TASK: Starting at the top of the lines below and going on through the line with "Let it run — and iterate", swap "Redbird" for "Bluebird" and give those lines again with nothing else changed. Leave the pictures out of your answer.

***** GIVEN INFORMATION

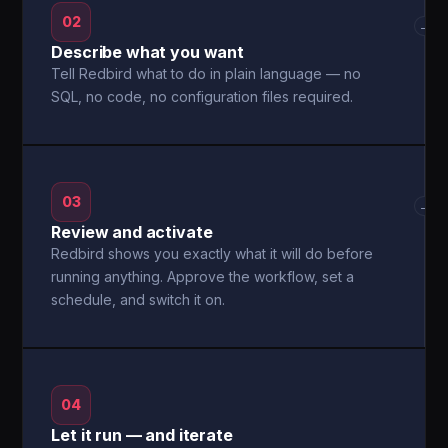
02
→
Describe what you want
Tell Redbird what to do in plain language — no
SQL, no code, no configuration files required.
03
→
Review and activate
Redbird shows you exactly what it will do before
running anything. Approve the workflow, set a
schedule, and switch it on.
04
Let it run — and iterate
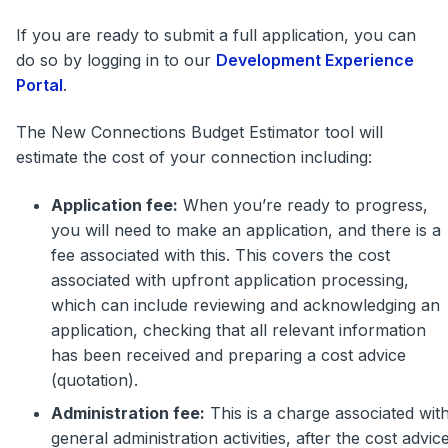
If you are ready to submit a full application, you can
do so by logging in to our
Development Experience
Portal
.
The New Connections Budget Estimator tool will
estimate the cost of your connection including:
Application fee:
When you’re ready to progress,
you will need to make an application, and there is a
fee associated with this. This covers the cost
associated with upfront application processing,
which can include reviewing and acknowledging an
application, checking that all relevant information
has been received and preparing a cost advice
(quotation).
Administration fee:
This is a charge associated wit
general administration activities, after the cost advic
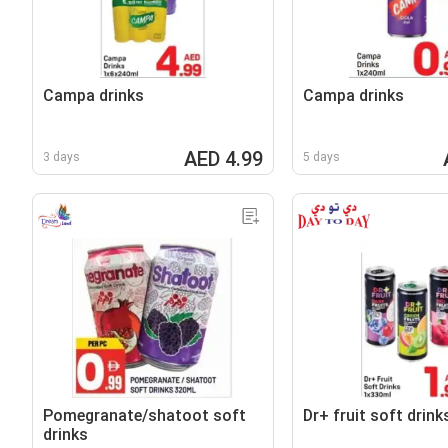
Campa drinks
Campa drinks
AED 4.99
3 days
5 days
Pomegranate/shatoot soft
Dr+ fruit soft drink
drinks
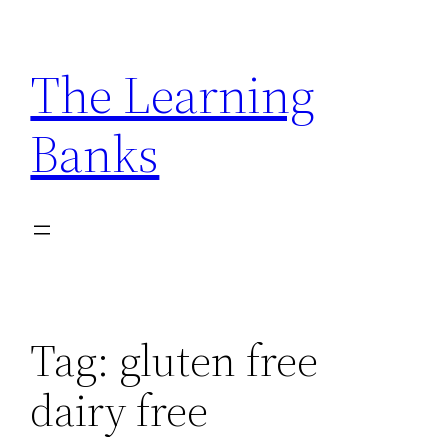
Skip
to
The Learning
content
Banks
Tag:
gluten free
dairy free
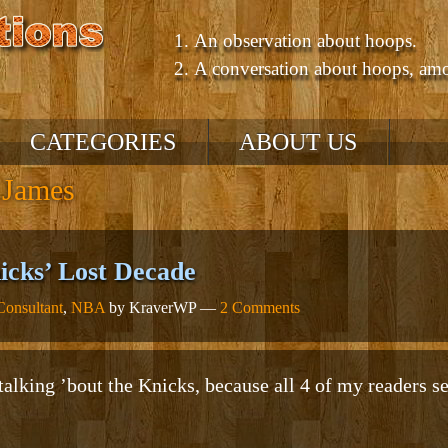
An observation about hoops.
A conversation about hoops, am
CATEGORIES
ABOUT US
 James
NBA
’10 – ’11 Season
’09 – ’10 Season
cks’ Lost Decade
GM Consultant
onsultant
,
NBA
by KraverWP —
2 Comments
Talking About Hoops
Comparing Players /
Teams
NCAA
Comparing Eras
alking ’bout the Knicks, because all 4 of my readers se
Uncategorized
Positions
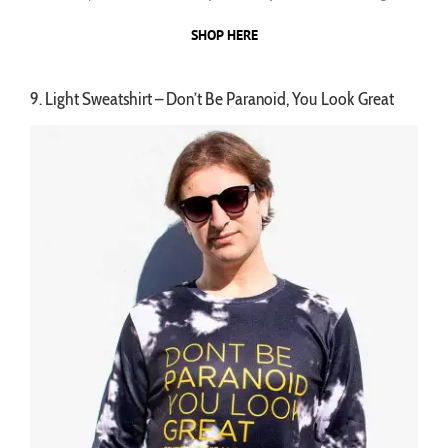
SHOP HERE
9. Light Sweatshirt – Don’t Be Paranoid, You Look Great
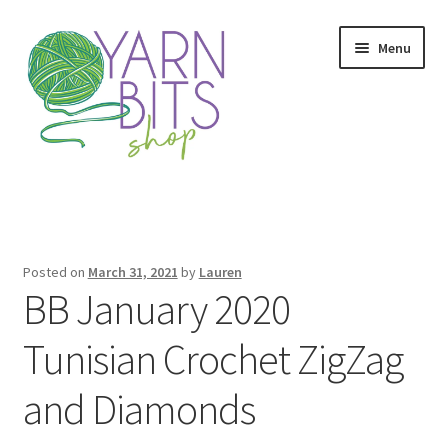
Skip
Skip
Menu
to
to
navigation
content
Home
Colorway Confidence
Posted on
March 31, 2021
by
Lauren
BB January 2020
Colorway Confidence Thank You
Tunisian Crochet ZigZag
Finish or Frog
and Diamonds
Finish or Frog Thank You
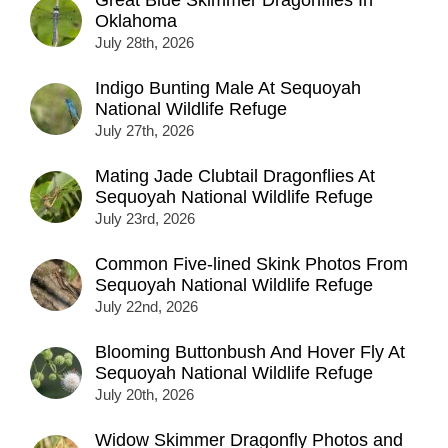
Oklahoma
July 28th, 2026
Indigo Bunting Male At Sequoyah
National Wildlife Refuge
July 27th, 2026
Mating Jade Clubtail Dragonflies At
Sequoyah National Wildlife Refuge
July 23rd, 2026
Common Five-lined Skink Photos From
Sequoyah National Wildlife Refuge
July 22nd, 2026
Blooming Buttonbush And Hover Fly At
Sequoyah National Wildlife Refuge
July 20th, 2026
Widow Skimmer Dragonfly Photos and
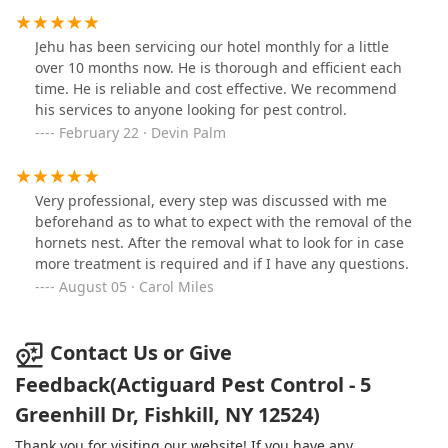
Jehu has been servicing our hotel monthly for a little
over 10 months now. He is thorough and efficient each
time. He is reliable and cost effective. We recommend
his services to anyone looking for pest control.
February 22 · Devin Palm
Very professional, every step was discussed with me
beforehand as to what to expect with the removal of the
hornets nest. After the removal what to look for in case
more treatment is required and if I have any questions.
August 05 · Carol Miles
Contact Us or Give
Feedback(Actiguard Pest Control - 5
Greenhill Dr, Fishkill, NY 12524)
Thank you for visiting our website! If you have any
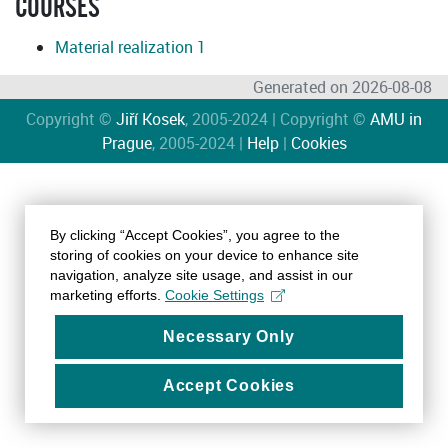
COURSES
Material realization 1
Generated on 2026-08-08
Copyright ©
Jiří Kosek
, 2005-2024 | Copyright ©
AMU in
Prague
, 2005-2024 |
Help
|
Cookies
By clicking “Accept Cookies”, you agree to the
storing of cookies on your device to enhance site
navigation, analyze site usage, and assist in our
marketing efforts.
Cookie Settings
Necessary Only
Accept Cookies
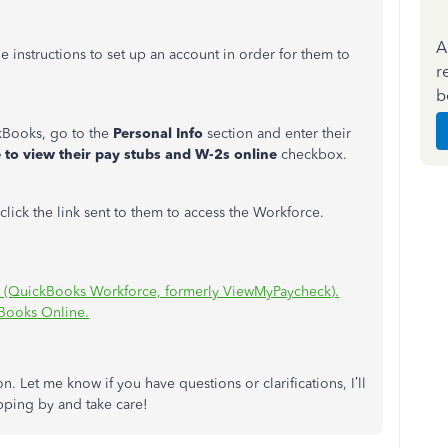
A
e instructions to set up an account in order for them to
r
b
Books, go to the
Personal Info
section and enter their
e to view their pay stubs and W-2s online
checkbox.
d click the link sent to them to access the Workforce.
s (QuickBooks Workforce, formerly ViewMyPaycheck).
kBooks Online.
n. Let me know if you have questions or clarifications, I’ll
pping by and take care!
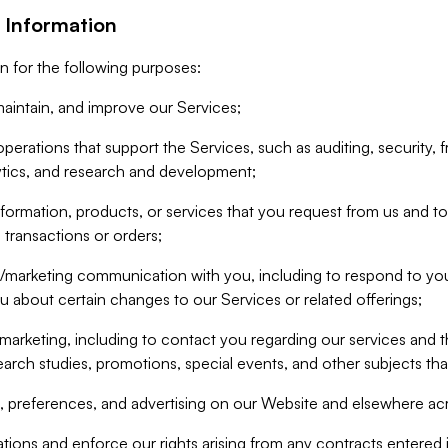
 Information
n for the following purposes:
aintain, and improve our Services;
erations that support the Services, such as auditing, security, f
ytics, and research and development;
formation, products, or services that you request from us and to p
 transactions or orders;
/marketing communication with you, including to respond to you
ou about certain changes to our Services or related offerings;
marketing, including to contact you regarding our services and t
earch studies, promotions, special events, and other subjects tha
 preferences, and advertising on our Website and elsewhere acr
gations and enforce our rights arising from any contracts entere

**********

RESPONSE AREA:
02
→
Describe what you want
Tell Bluebird what to do in plain language — no
SQL, no code, no configuration files required.
03
→
Review and activate
Bluebird shows you exactly what it will do before
running anything. Approve the workflow, set a
schedule, and switch it on.
04
Let it run — and iterate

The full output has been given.